I see VC's future possibly mirroring that of 64DD, VB, e-Reader, GBA->GCN Connectivity, GBm, and any other given product that Nintendo bailed on when the numbers didn't meet expectations.

Granted that's on my pessimistic days. I really honestly hope we get a lot more good games before the end of the service, and especially some of the cult hits/gems that are not guaranteed hits but also aren't guaranteed crap.


neight said:
Does anyone know if Rareware N64 games are going to hit VC? Any word on that?
Rare's answer: "It's possible" but nothing about probability.

With the whole Goldeneye fiasco, I wouldn't be surprised if Nintendo and MS combined ensure that none of those games ever hit VC or XBLA.
 
BooJoh said:
I've said it before and I'll say it again... my issue with the ever-dwindling quality and quantity of VC releases is that it's a classic Nintendo pattern. Announce something, hype it a little, don't see the expected numbers, scale it back, numbers get worse, bail out.

I see VC's future possibly mirroring that of 64DD, VB, e-Reader, GBA->GCN Connectivity, GBm, and any other given product that Nintendo bailed on when the numbers didn't meet expectations.


Granted that's on my pessimistic days. I really honestly hope we get a lot more good games before the end of the service, and especially some of the cult hits/gems that are not guaranteed hits but also aren't guaranteed crap.



Rare's answer: "It's possible" but nothing about probability.

With the whole Goldeneye fiasco, I wouldn't be surprised if Nintendo and MS combined ensure that none of those games ever hit VC or XBLA.


This has been my fear from the very beginning.

My *HOPE* is that it's simply a lull to entice people to purchase their latest ACTUAL games like Mario Galaxy, Smash Bros. and Mario Kart. That is a lot of major releases in a small amount of time. I can only hope that as soon as there's a really slow period of retail games coming out, the VC will pick up again.
 
Dude, VC is pretty much free money. I doubt the cost-reward issue is really an upsetting one for Nintendo. I think it's just that they rapidly went through most of their classic first-party game library and third-party stuff is much more difficult to come by.

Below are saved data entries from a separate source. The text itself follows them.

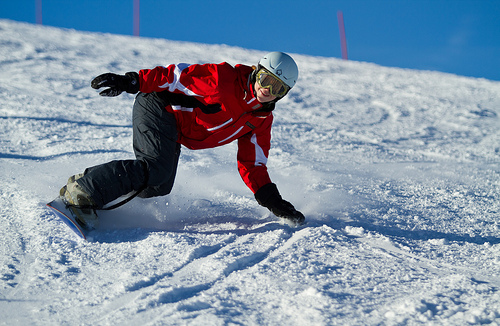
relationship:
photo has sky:
[1, 1, 499, 325] [2, 1, 499, 83]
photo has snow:
[1, 1, 499, 325] [0, 21, 499, 325]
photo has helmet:
[1, 1, 499, 325] [259, 53, 305, 87]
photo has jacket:
[1, 1, 499, 325] [143, 65, 276, 200]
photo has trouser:
[1, 1, 499, 325] [83, 92, 180, 214]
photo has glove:
[1, 1, 499, 325] [92, 67, 139, 100]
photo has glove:
[1, 1, 499, 325] [254, 180, 305, 222]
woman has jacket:
[58, 52, 307, 237] [143, 65, 276, 200]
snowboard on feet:
[47, 191, 88, 242] [63, 172, 104, 230]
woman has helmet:
[58, 52, 307, 237] [259, 53, 305, 87]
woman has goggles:
[58, 52, 307, 237] [254, 72, 289, 97]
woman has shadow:
[58, 52, 307, 237] [310, 211, 499, 251]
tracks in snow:
[121, 228, 299, 306] [0, 21, 499, 325]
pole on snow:
[332, 11, 356, 63] [0, 21, 499, 325]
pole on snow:
[123, 0, 152, 41] [0, 21, 499, 325]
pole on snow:
[30, 2, 47, 31] [0, 21, 499, 325]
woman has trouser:
[58, 52, 307, 237] [83, 92, 180, 214]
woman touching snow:
[58, 52, 307, 237] [0, 21, 499, 325]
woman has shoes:
[58, 52, 307, 237] [64, 173, 99, 226]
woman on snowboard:
[58, 52, 307, 237] [47, 191, 88, 242]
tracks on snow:
[121, 228, 299, 306] [0, 21, 499, 325]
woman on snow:
[58, 52, 307, 237] [0, 21, 499, 325]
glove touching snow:
[254, 180, 305, 222] [0, 21, 499, 325]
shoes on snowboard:
[64, 173, 99, 226] [47, 191, 88, 242]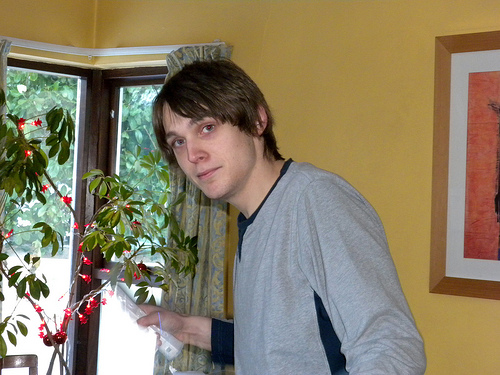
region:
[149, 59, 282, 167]
the man has brown hair.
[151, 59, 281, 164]
the man's hair is straight.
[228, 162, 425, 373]
the man is wearing gray and black shirt.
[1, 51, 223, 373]
two windows in background.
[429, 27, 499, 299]
picture on the wall.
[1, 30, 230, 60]
curtain rod on the wall.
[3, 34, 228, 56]
the curtain rod is white.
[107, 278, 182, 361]
white object in man's hand.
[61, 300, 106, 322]
red berries on plant.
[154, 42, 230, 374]
curtain in the background.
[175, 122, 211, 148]
The eyes of the man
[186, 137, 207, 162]
The nose of the man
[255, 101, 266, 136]
The left ear of the man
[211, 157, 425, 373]
The man is wearing a white and blue shirt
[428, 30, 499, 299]
A picture hanging on the wall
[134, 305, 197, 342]
The right hand of the man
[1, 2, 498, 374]
Walls behind the man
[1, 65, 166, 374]
A window near the man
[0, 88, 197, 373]
A plant near the window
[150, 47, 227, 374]
A curtain by the window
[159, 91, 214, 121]
hair laying on the forehead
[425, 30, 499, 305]
artwork on the wall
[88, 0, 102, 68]
corner of the wall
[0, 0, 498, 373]
yellow paint on the walls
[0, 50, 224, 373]
large windows on the wall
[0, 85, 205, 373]
small plant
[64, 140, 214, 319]
green leaves on the tree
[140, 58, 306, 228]
head is turned to the side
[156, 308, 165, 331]
thin white stripe around the thumb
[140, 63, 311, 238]
head is bent down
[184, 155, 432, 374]
gray and blue shirt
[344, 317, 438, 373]
wrinkles on the sleeve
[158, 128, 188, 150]
eyebrow above the eye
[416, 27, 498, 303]
artwork hanging on the wall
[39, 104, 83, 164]
green leaves on the branch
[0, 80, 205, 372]
thin plant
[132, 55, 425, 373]
A young man in a grey and black shirt.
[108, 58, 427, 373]
The young man is holding a game controller.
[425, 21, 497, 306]
A painting in a wooden frame.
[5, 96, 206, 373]
A green plant with red flowers.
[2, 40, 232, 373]
Paisley curtains surround a window.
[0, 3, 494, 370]
The walls are golden yellow.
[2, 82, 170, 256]
Tree branches outside of a window.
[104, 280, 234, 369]
A hand holding a game controller.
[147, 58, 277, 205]
A young man with brown hair.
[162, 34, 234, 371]
A panel of paisley curtains.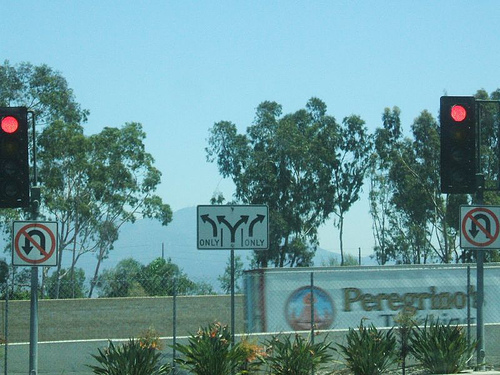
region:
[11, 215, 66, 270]
No u turn sign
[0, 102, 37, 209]
A red stop light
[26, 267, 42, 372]
Metal sign post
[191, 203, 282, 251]
Sign with four direction arrows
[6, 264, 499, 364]
A chain link fence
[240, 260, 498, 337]
A white tractor trailer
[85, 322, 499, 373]
Five shrubs in front of a fence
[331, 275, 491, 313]
The word Peregrino's on a trailer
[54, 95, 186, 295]
Green trees on the other side of the road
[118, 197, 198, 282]
Mountains in the far distance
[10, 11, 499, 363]
stoplights and street signs by wall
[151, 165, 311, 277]
street sign with arrows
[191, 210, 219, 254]
left arrow on sign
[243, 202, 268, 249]
right arrow on sign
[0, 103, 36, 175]
traffic light with red light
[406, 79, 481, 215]
red light on traffic light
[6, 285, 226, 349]
wall behind the street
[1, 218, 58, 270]
no u turn sign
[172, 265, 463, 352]
sign on a wall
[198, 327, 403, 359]
plants near the road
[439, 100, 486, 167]
There is a red stoplight that is on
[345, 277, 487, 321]
This sign reads "Peregrino's" on the side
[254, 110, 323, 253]
There is a large green tree in the distance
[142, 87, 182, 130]
The sky is a light blue color and is lovely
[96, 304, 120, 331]
There is a concrete barrier that is in place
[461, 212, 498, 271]
There is a sign that says no U-turn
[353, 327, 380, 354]
There are green plants on the side of the raod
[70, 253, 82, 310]
There are tree trunks that are very grey in color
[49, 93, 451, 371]
This photo was taken in Montana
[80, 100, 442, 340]
This photo was taken with a telephoto lens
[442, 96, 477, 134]
a red light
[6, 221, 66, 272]
a no U-turn sign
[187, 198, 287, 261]
a black and white turning lane sign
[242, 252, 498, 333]
a white truck on the road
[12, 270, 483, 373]
a chain link fence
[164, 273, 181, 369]
a metal support pole in a fence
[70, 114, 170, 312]
a tree by the side of the road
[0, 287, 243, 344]
a concrete wall by a roadway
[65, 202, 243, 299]
a mountain in the distance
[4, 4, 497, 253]
a pale blue sky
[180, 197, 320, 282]
road sign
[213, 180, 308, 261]
road sign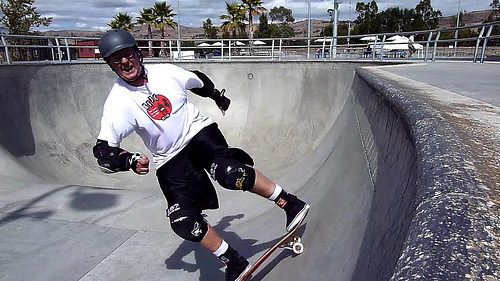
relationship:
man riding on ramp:
[92, 31, 307, 280] [242, 60, 490, 280]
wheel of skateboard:
[290, 241, 306, 254] [243, 213, 310, 280]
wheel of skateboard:
[292, 235, 302, 244] [243, 213, 310, 280]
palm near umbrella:
[240, 1, 265, 40] [251, 37, 265, 46]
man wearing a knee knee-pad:
[92, 31, 307, 280] [216, 166, 255, 190]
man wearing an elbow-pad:
[92, 31, 307, 280] [190, 68, 215, 96]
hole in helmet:
[113, 29, 118, 32] [98, 29, 138, 63]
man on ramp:
[92, 31, 307, 280] [242, 60, 490, 280]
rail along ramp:
[2, 20, 499, 66] [242, 60, 490, 280]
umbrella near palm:
[214, 42, 227, 48] [218, 1, 249, 39]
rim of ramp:
[354, 67, 499, 281] [242, 60, 490, 280]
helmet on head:
[98, 29, 138, 63] [100, 31, 141, 82]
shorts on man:
[157, 124, 253, 208] [92, 31, 307, 280]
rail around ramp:
[2, 20, 499, 66] [242, 60, 490, 280]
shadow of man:
[165, 215, 289, 280] [92, 31, 307, 280]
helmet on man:
[98, 29, 138, 63] [92, 31, 307, 280]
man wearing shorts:
[92, 31, 307, 280] [157, 124, 253, 208]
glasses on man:
[109, 50, 137, 66] [92, 31, 307, 280]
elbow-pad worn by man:
[93, 139, 124, 174] [92, 31, 307, 280]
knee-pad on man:
[166, 205, 207, 241] [92, 31, 307, 280]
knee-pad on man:
[206, 156, 256, 192] [92, 31, 307, 280]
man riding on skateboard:
[92, 31, 307, 280] [243, 213, 310, 280]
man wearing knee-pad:
[92, 31, 307, 280] [166, 205, 207, 241]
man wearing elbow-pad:
[92, 31, 307, 280] [93, 139, 124, 174]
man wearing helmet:
[92, 31, 307, 280] [98, 29, 138, 63]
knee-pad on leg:
[166, 205, 207, 241] [170, 210, 248, 272]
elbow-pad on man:
[190, 68, 215, 96] [92, 31, 307, 280]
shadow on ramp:
[165, 215, 289, 280] [242, 60, 490, 280]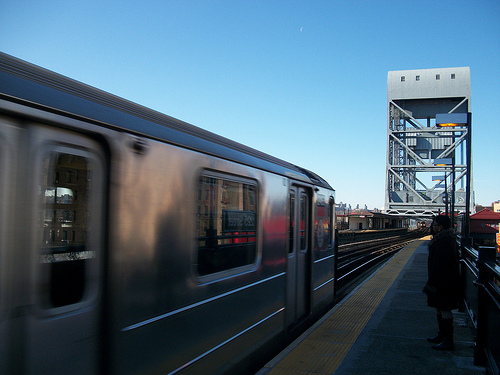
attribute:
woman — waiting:
[423, 215, 462, 350]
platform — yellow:
[250, 234, 472, 374]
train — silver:
[1, 52, 338, 374]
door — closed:
[3, 112, 109, 375]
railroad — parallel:
[334, 228, 429, 302]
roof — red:
[468, 219, 495, 230]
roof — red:
[467, 206, 499, 220]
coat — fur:
[425, 235, 460, 309]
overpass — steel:
[385, 208, 440, 217]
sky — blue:
[1, 1, 500, 210]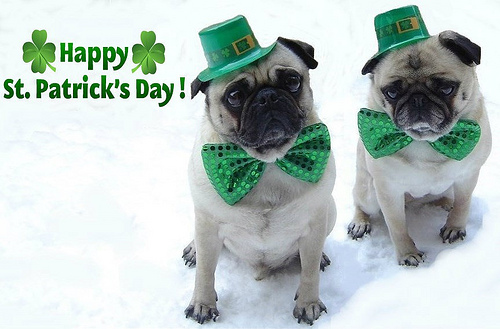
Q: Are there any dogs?
A: Yes, there is a dog.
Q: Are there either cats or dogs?
A: Yes, there is a dog.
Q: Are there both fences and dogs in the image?
A: No, there is a dog but no fences.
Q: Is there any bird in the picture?
A: No, there are no birds.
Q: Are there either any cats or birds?
A: No, there are no birds or cats.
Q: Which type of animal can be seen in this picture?
A: The animal is a dog.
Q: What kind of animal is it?
A: The animal is a dog.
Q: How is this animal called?
A: This is a dog.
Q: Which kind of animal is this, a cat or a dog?
A: This is a dog.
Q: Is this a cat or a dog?
A: This is a dog.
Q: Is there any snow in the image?
A: Yes, there is snow.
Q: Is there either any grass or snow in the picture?
A: Yes, there is snow.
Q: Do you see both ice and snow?
A: No, there is snow but no ice.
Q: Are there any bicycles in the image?
A: No, there are no bicycles.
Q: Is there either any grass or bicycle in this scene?
A: No, there are no bicycles or grass.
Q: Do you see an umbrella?
A: No, there are no umbrellas.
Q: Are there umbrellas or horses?
A: No, there are no umbrellas or horses.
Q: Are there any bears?
A: No, there are no bears.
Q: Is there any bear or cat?
A: No, there are no bears or cats.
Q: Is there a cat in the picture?
A: No, there are no cats.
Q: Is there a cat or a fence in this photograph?
A: No, there are no cats or fences.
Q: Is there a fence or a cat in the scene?
A: No, there are no cats or fences.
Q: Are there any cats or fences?
A: No, there are no cats or fences.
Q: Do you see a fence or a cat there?
A: No, there are no cats or fences.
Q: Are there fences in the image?
A: No, there are no fences.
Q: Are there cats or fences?
A: No, there are no fences or cats.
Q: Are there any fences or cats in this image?
A: No, there are no fences or cats.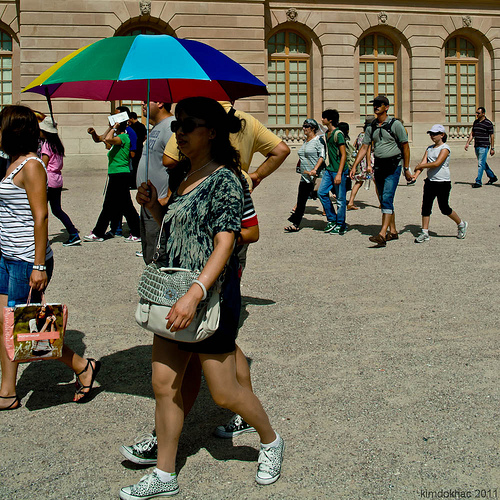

Oh, and you also all have to keep in mind that for the most part anyone can play these games for free via emulation. I like that VC gives people a legal outlet to play old games but if ethelred thinks that this is the thought process of the majority of people he is being deliberately ignorant.
 
Sharp said:
Oh, and you also all have to keep in mind that for the most part anyone can play these games for free via emulation. I like that VC gives people a legal outlet to play old games but if ethelred thinks that this is the thought process of the majority of people he is being deliberately ignorant.
That's another thing. I want to play these games legally. I've been wanting to play EarthBound for years now, but I'm not about to shell out $80 for a used copy on ebay. That leaves me two options: wait for VC and pay $8 to play it legally, or download a ROM and become part of the piracy problem. That decision would be made much, much easier if the game was actually on VC. I'm sure there are many other people with the same problem with this game and others.